Sur le plan des priorités, ces émeutes ont de fortes chances de bouleverser l’agenda présidentiel et gouvernemental. Depuis son arrivée, Emmanuel Macron avait fait de la transition et de l’économie verte sa boussole politique. Les crises de la banlieue ont été régulièrement évoquées mais sans passer à l’acte politique qui refonde la géographie sociale de ces quartiers difficiles.
Le fameux plan Borloo qui avait suscité des espoirs, a été utilisé à minima. Ce qu’on appelle communément et par fainéantise intellectuelle « les quartiers difficiles » n’ont, à aucun moment, été la priorité sociale du gouvernement. Certains commentaires ont même souligné une forme d’allergie des gouvernements sous Macron à ces crises en banlieue qu’on croyait, soit artificiellement entretenue, soit appartenir à un autre âge.
Aujourd’hui, au delà de la thérapie sécuritaire qui consiste à mettre fin à ce qui s’apparente à un chaos social , Emmanuel Macron devra certainement réécrire sa vision des priorités sociales et politiques. L’idée cardinale est de veiller à empêcher la prochaine explosion partant de l’incontestable constat que la mort du jeune Nael n’a été que le prétexte déclencheur de ces émeutes.
Toute stratégie novatrice et efficace en la matière devra fatalement s’attaquer à l’immense chantier qui consiste à casser les ghettos qui favorisent à la fois une dangereuse économie informelle et encourage toutes les formes de rupture avec les autorités, l’Etat et les institutions pour aboutir en fin de compte à cette situation de séparatisme tant décriée.
Les conséquences politiques de ces émeutes sur la gouvernance de Macron vont forcément se faire sentir. Le président vivait une séquence politiquement sensible où un remaniement gouvernemental devenait indispensable pour relancer son second mandat. Si remaniement il devrait y avoir ces prochaines semaines, il se fera indéniablement à l’ombre de cette crise sociale et sécuritaire que traverse le pays. Le futur casting gouvernemental sera influencé par ces événements au point d’imposer des profils et d’en écarter d’autres.
Cette crise pose aussi des défis à la classe politique française. Les relents qu’elle a produits sont autant de signes encourageants pour une extrême droite raciste et xénophobe déjà en excellente santé.

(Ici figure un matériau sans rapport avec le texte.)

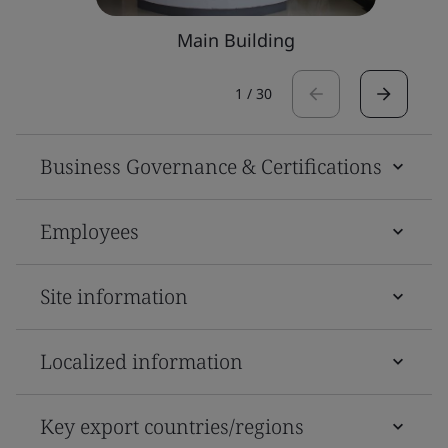
Main Building
1
/
30
Business Governance & Certifications
Employees
Site information
Localized information
Key export countries/regions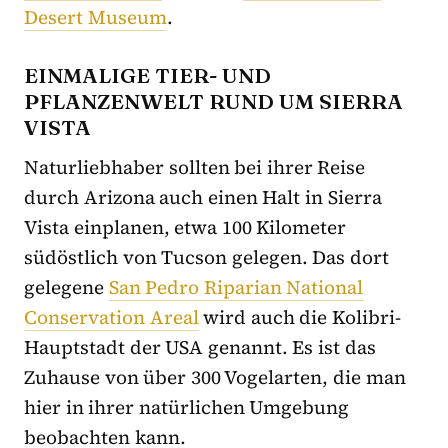
Desert Museum
.
EINMALIGE TIER- UND
PFLANZENWELT RUND UM SIERRA
VISTA
Naturliebhaber sollten bei ihrer Reise
durch Arizona auch einen Halt in Sierra
Vista einplanen, etwa 100 Kilometer
südöstlich von Tucson gelegen. Das dort
gelegene
San Pedro Riparian National
Conservation Areal
wird auch die Kolibri-
Hauptstadt der USA genannt. Es ist das
Zuhause von über 300 Vogelarten, die man
hier in ihrer natürlichen Umgebung
beobachten kann.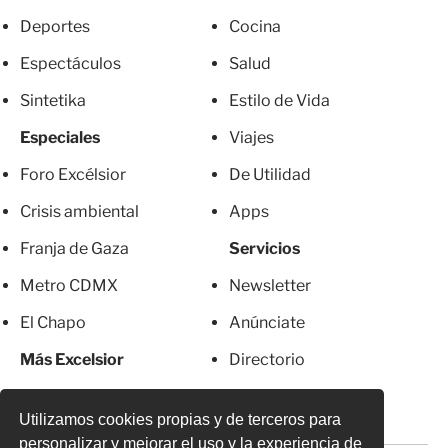
Deportes
Cocina
Espectáculos
Salud
Sintetika
Estilo de Vida
Especiales
Viajes
Foro Excélsior
De Utilidad
Crisis ambiental
Apps
Franja de Gaza
Servicios
Metro CDMX
Newsletter
El Chapo
Anúnciate
Más Excelsior
Directorio
Mujeres
Suscripciones
Utilizamos cookies propias y de terceros para
personalizar y mejorar el uso y la experiencia de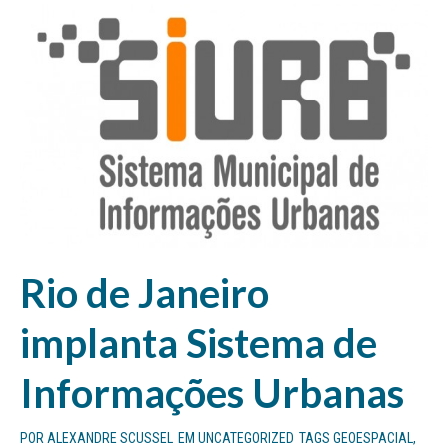
Rio de Janeiro
implanta Sistema de
Informações Urbanas
POR
ALEXANDRE SCUSSEL
EM
UNCATEGORIZED
TAGS
GEOESPACIAL
,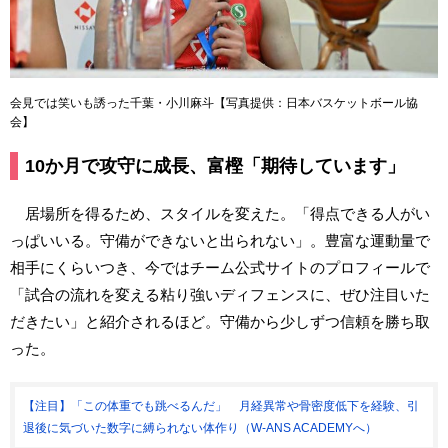
会見では笑いも誘った千葉・小川麻斗【写真提供：日本バスケットボール協
会】
10か月で攻守に成長、富樫「期待しています」
居場所を得るため、スタイルを変えた。「得点できる人がい
っぱいいる。守備ができないと出られない」。豊富な運動量で
相手にくらいつき、今ではチーム公式サイトのプロフィールで
「試合の流れを変える粘り強いディフェンスに、ぜひ注目いた
だきたい」と紹介されるほど。守備から少しずつ信頼を勝ち取
った。
【注目】「この体重でも跳べるんだ」 月経異常や骨密度低下を経験、引
退後に気づいた数字に縛られない体作り（W-ANS ACADEMYへ）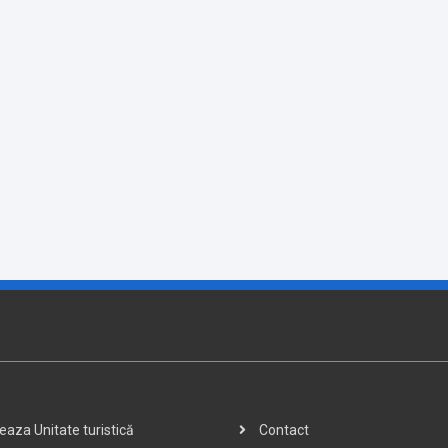
aza Unitate turistică
Contact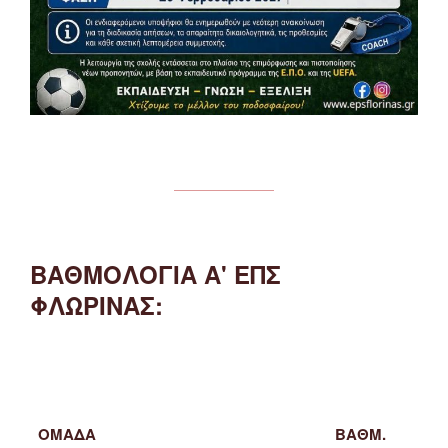
ΒΑΘΜΟΛΟΓΙΑ Α' ΕΠΣ
ΦΛΩΡΙΝΑΣ:
ΟΜΑΔΑ
ΒΑΘΜ.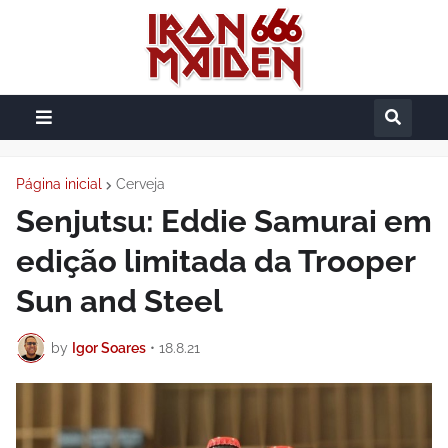
Página inicial
Cerveja
Senjutsu: Eddie Samurai em
edição limitada da Trooper
Sun and Steel
by
Igor Soares
•
18.8.21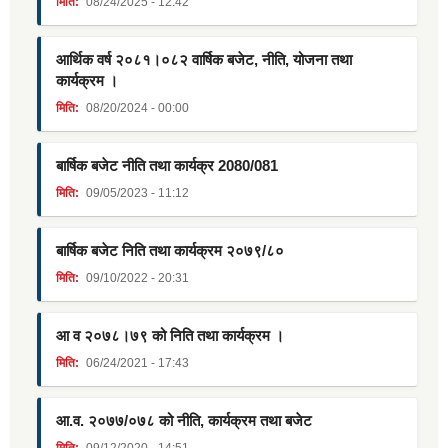
मिति:
08/24/2025 - 12:42
आर्थिक वर्ष २०८१।०८२ वार्षिक बजेट, नीति, योजना तथा
कार्यक्रम ।
मिति:
08/20/2024 - 00:00
बार्षिक बजेट नीति तथा कार्यक्र 2080/081
मिति:
09/05/2023 - 11:12
बार्षिक बजेट निति तथा कार्यक्रम २०७९/८०
मिति:
09/10/2022 - 20:31
आ व २०७८।७९ को निति तथा कार्यक्रम ।
मिति:
06/24/2021 - 17:43
आ.व. २०७७/०७८ को नीति, कार्यक्रम तथा बजेट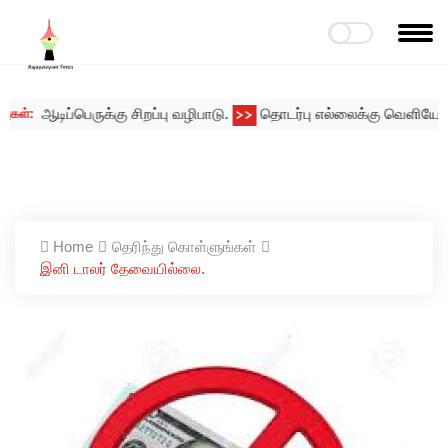
ஆடிப்பெருக்கு சிறப்பு வழிபாடு.
தொடர்பு எல்லைக்கு வெளியே அடுக்
:
>>
Home
தெரிந்து கொள்ளுங்கள்
இனி டாலர் தேவையில்லை.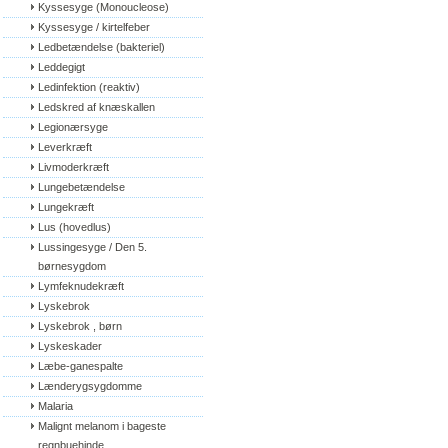
Kyssesyge (Monoucleose)
Kyssesyge / kirtelfeber
Ledbetændelse (bakteriel)
Leddegigt
Ledinfektion (reaktiv)
Ledskred af knæskallen
Legionærsyge
Leverkræft
Livmoderkræft
Lungebetændelse
Lungekræft
Lus (hovedlus)
Lussingesyge / Den 5. 
børnesygdom
Lymfeknudekræft
Lyskebrok
Lyskebrok , børn
Lyskeskader
Læbe-ganespalte
Lænderygsygdomme
Malaria
Malignt melanom i bageste 
regnbuehinde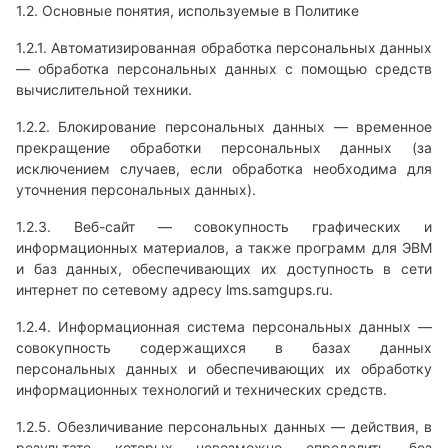
1.2. Основные понятия, используемые в Политике
1.2.1. Автоматизированная обработка персональных данных
— обработка персональных данных с помощью средств
вычислительной техники.
1.2.2. Блокирование персональных данных — временное
прекращение обработки персональных данных (за
исключением случаев, если обработка необходима для
уточнения персональных данных).
1.2.3. Веб-сайт — совокупность графических и
информационных материалов, а также программ для ЭВМ
и баз данных, обеспечивающих их доступность в сети
интернет по сетевому адресу lms.samgups.ru.
1.2.4. Информационная система персональных данных —
совокупность содержащихся в базах данных
персональных данных и обеспечивающих их обработку
информационных технологий и технических средств.
1.2.5. Обезличивание персональных данных — действия, в
результате которых невозможно определить без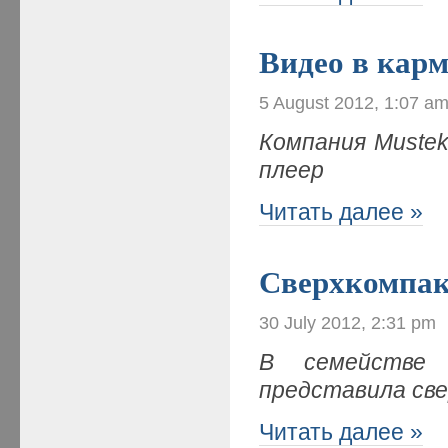
Видео в кар
5 August 2012, 1:07 a
Компания
Muste
плеер
Читать далее »
Сверхкомпак
30 July 2012, 2:31 pm
В семействе 
представила св
Читать далее »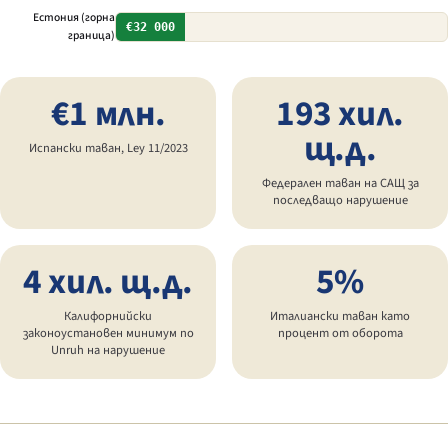
Естония (горна
€32 000
граница)
€1 млн.
193 хил.
щ.д.
Испански таван,
Ley 11/2023
Федерален таван на САЩ за
последващо нарушение
4 хил. щ.д.
5%
Калифорнийски
Италиански таван като
законоустановен минимум по
процент от оборота
Unruh
на нарушение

Est ce à dire que cette atmosphère d’angoisse, de rejet va paver le chemin de cette extrême droite vers l’Elysée? Rien n’est moins sûr. Pour certains ces images d’émeutes nocturnes et de défis à l’autorité valident visuellement le constat de l’extrême droite sur la société française.
D’autres, au contraire, peuvent prendre conscience que les enjeux actuels sont tellement graves et lourds de conséquences que les solutions simplistes et réductrices proposées par l’extrême droite ne pourront que jeter de l’huile sur le feu et précipiter le pays dans abîmes inconnus.
Dans tous les cas, ces émeutes urbaines que les réseaux sociaux ont spectaculairement amplifiés, avec leur violence et la possibilité de dégénérer à n’importe quel moment imposent à Emmanuel Macron la nécessité de remuer cette poussière longtemps mise sous le tapis, ces fractures longtemps remises au placard. Macron et son future gouvernement sont très attendus au tournant.